No written comments
Mr. Dana Abrahamsen
Federal Trade Commission
Sixth Street & Pennsylvania Avenue, N.W.
Washington, DC 20580
Confirming our conversation of today, the reporting and waiting requirements of Section 7A of the Clayton Act do not apply to the following leveraged buy-out transaction.
A. THE ACQUISITION
A is an ultimate parent entity with sales or assets exceeding $100 million. A will sell substantially all of the assets of an operating division and a subsidiary to a new corporation B, for aggregate consideration exceeding $15 million. More than 50% of the voting stock of B will be held by C, a limited partnership. C will therefore be Bs ultimate parent entity for purposes of determining where the Acquiring Person holds $10 million or more in sales or assets. One or more of the partners in C has sales or assets of more than $10 million. Because, however, a partnership is always deemed to be its own ultimate parent, the holdings of its partners need not be considered.
Cs most regularly prepared balance sheet shows total assets of $5.8 million, consisting principally of convertible preferred stock in two corporations, other minority stock interests, and cash or cash equivalents.
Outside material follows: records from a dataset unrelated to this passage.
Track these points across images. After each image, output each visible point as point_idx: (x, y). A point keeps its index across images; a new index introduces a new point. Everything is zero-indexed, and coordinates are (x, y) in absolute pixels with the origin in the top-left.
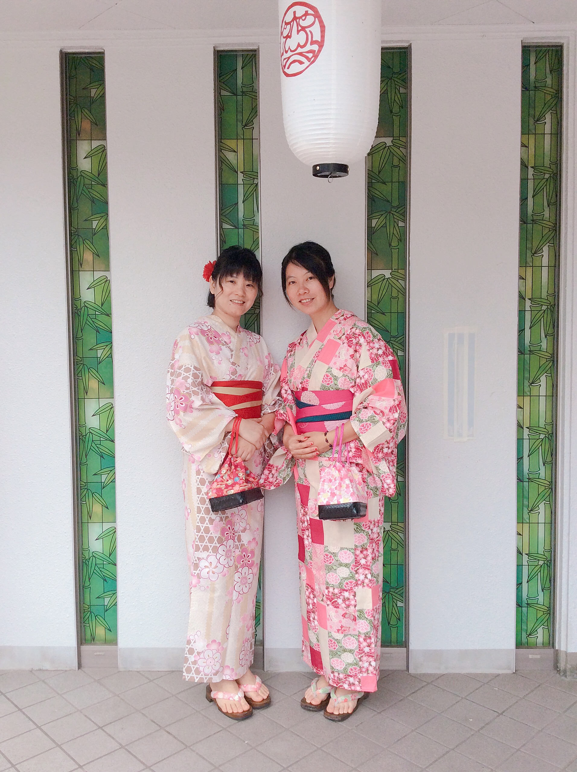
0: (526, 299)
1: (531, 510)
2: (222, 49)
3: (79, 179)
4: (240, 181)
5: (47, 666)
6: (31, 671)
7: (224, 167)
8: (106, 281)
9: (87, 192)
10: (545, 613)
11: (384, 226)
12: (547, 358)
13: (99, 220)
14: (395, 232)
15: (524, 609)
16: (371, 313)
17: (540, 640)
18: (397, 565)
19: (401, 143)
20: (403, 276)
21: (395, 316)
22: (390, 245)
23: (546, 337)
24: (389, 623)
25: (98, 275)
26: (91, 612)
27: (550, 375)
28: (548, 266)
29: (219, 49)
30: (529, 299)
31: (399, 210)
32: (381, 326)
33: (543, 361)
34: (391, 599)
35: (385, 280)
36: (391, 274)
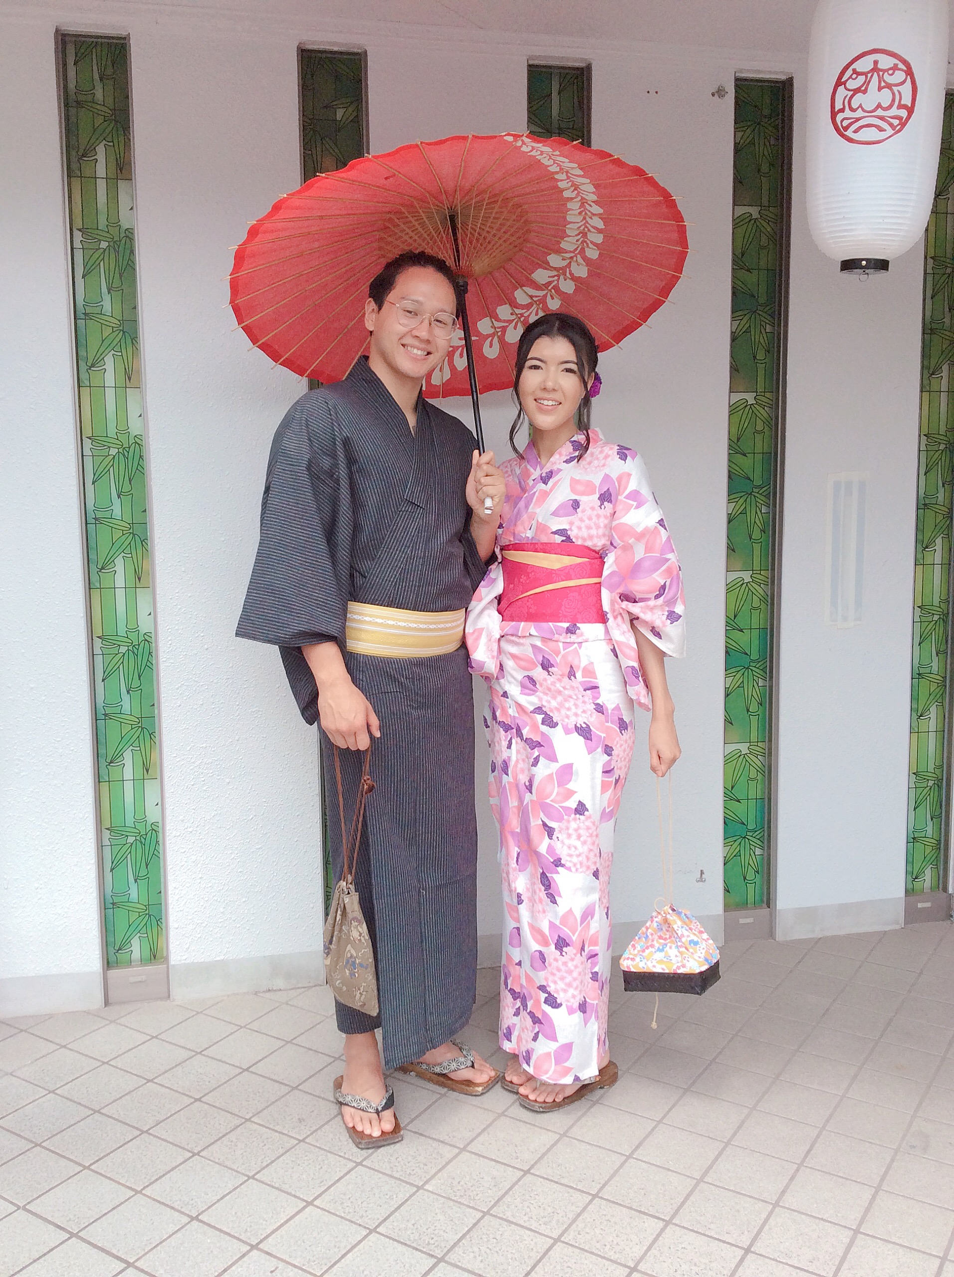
1: (921, 715)
2: (536, 62)
6: (256, 993)
10: (934, 848)
11: (748, 331)
12: (943, 515)
14: (762, 340)
15: (910, 846)
16: (731, 454)
17: (927, 884)
18: (757, 799)
19: (770, 215)
20: (770, 402)
21: (759, 458)
22: (755, 357)
23: (943, 486)
24: (745, 878)
27: (947, 536)
28: (948, 392)
29: (531, 62)
30: (924, 435)
31: (768, 308)
32: (741, 472)
33: (940, 517)
34: (748, 846)
35: (748, 408)
36: (755, 398)
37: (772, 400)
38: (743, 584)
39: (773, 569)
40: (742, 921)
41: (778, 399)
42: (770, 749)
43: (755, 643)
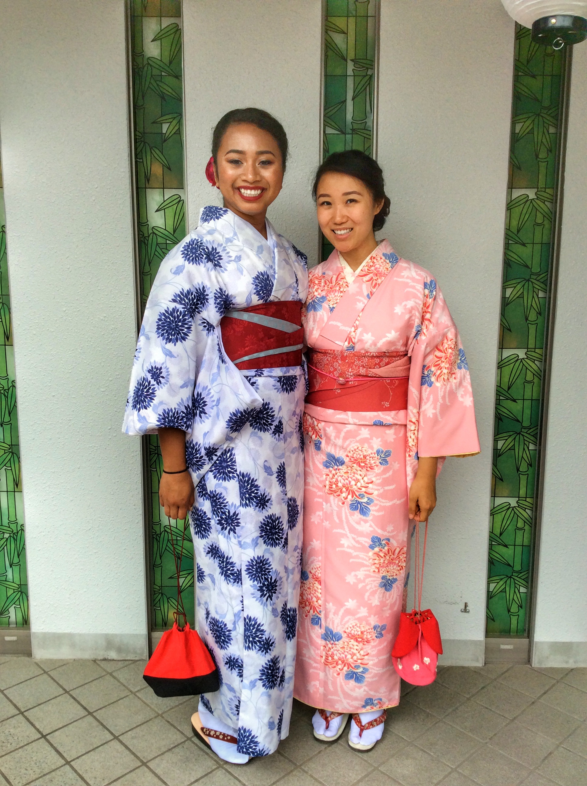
3: (146, 68)
4: (350, 72)
5: (113, 655)
6: (95, 661)
7: (330, 53)
8: (179, 201)
9: (155, 85)
11: (531, 132)
13: (171, 122)
14: (544, 141)
16: (508, 244)
18: (523, 546)
20: (550, 197)
21: (538, 247)
22: (537, 156)
24: (509, 611)
25: (169, 193)
26: (162, 594)
31: (551, 111)
32: (520, 260)
34: (513, 584)
35: (529, 202)
36: (536, 194)
37: (553, 196)
38: (517, 360)
39: (546, 348)
40: (502, 647)
41: (557, 196)
42: (537, 504)
43: (527, 412)
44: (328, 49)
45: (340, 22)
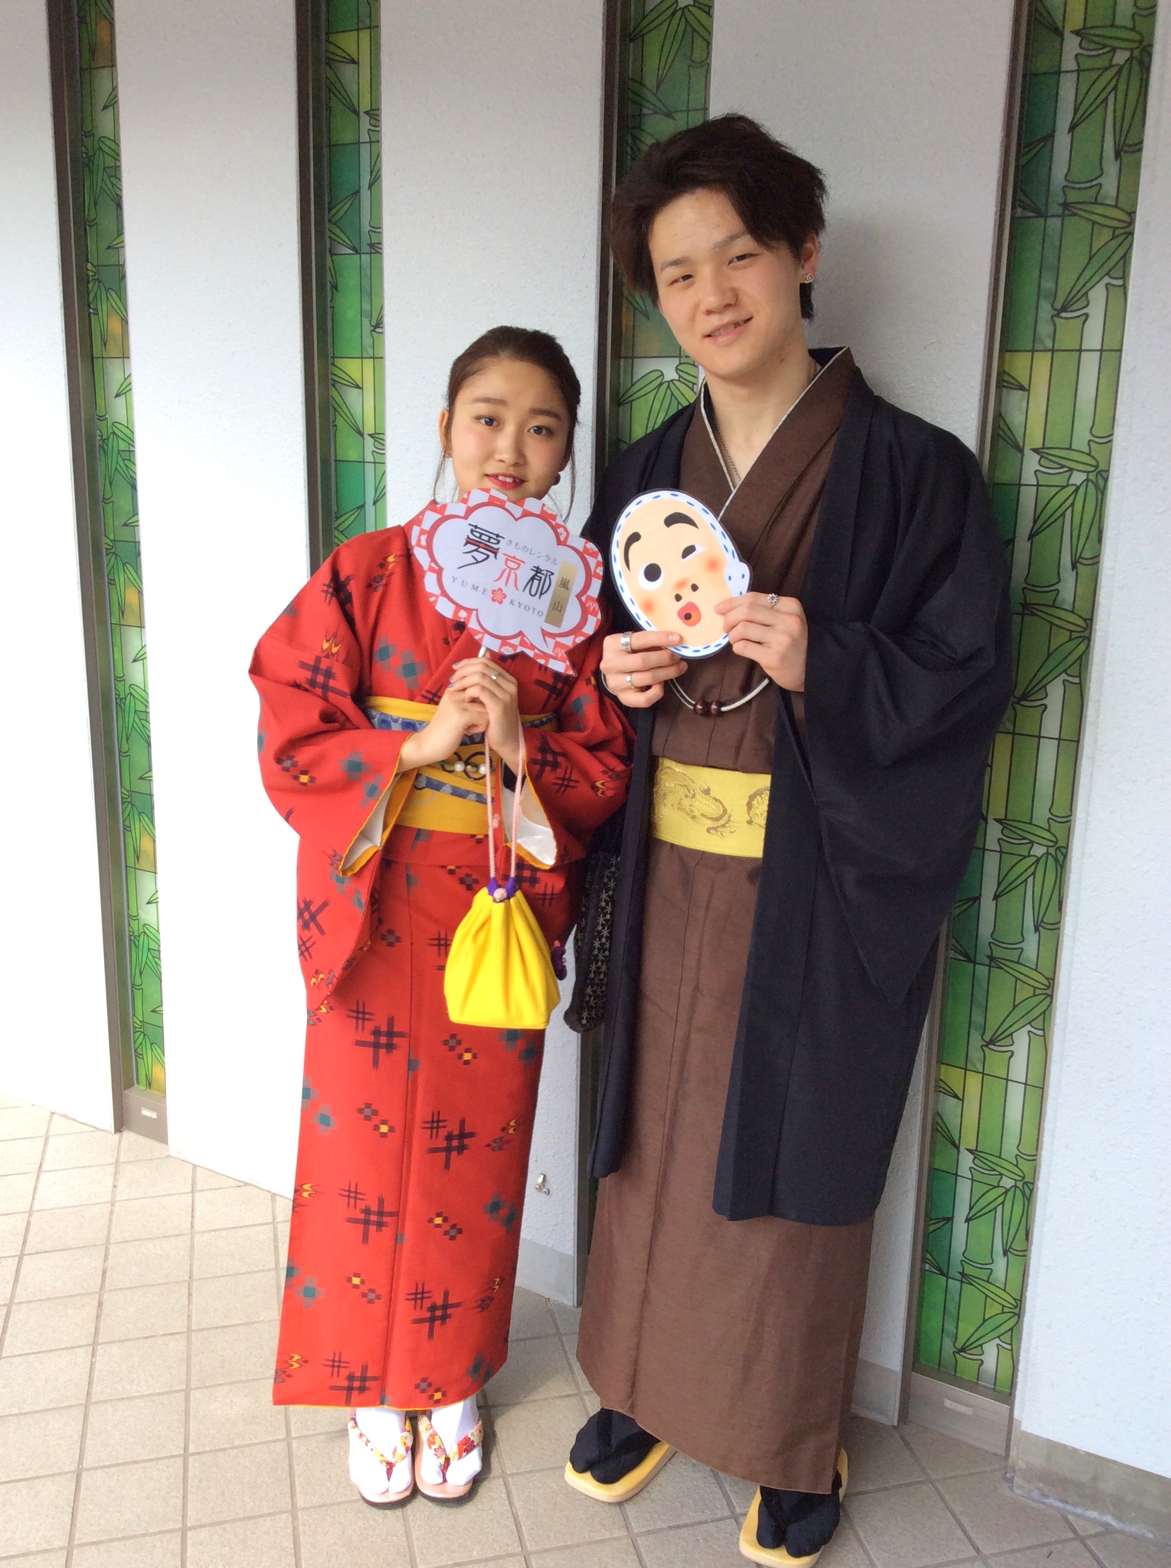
0: (1027, 451)
1: (992, 1042)
3: (97, 156)
4: (364, 137)
5: (76, 1112)
7: (335, 103)
10: (1006, 1310)
12: (1071, 631)
15: (954, 1285)
23: (1074, 566)
26: (145, 1035)
27: (1077, 680)
28: (1101, 351)
30: (1035, 451)
35: (665, 385)
36: (677, 369)
44: (332, 95)
45: (347, 42)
In addition to these assets, C has the discretionary contractual right to call on its limited partners to contribute up to $32 million in additional capital. In accordance with generally accepted accounting principles, Cs accountants (an independent outside, big eight accounting firm) have placed no value in this contractual right to calculating the value of Cs assets. For purposes of Section 7A of the Clayton Act, C is deemed to be smaller than a $10 million person, the acquisition is not reportable.
B. THE FORMATION OF B
The formation of B does not satisfy the requirements of Section 801.40, and is therefore not reportable. Neither C or any other contributor to B has annual net sales or total assets of $10 million or more.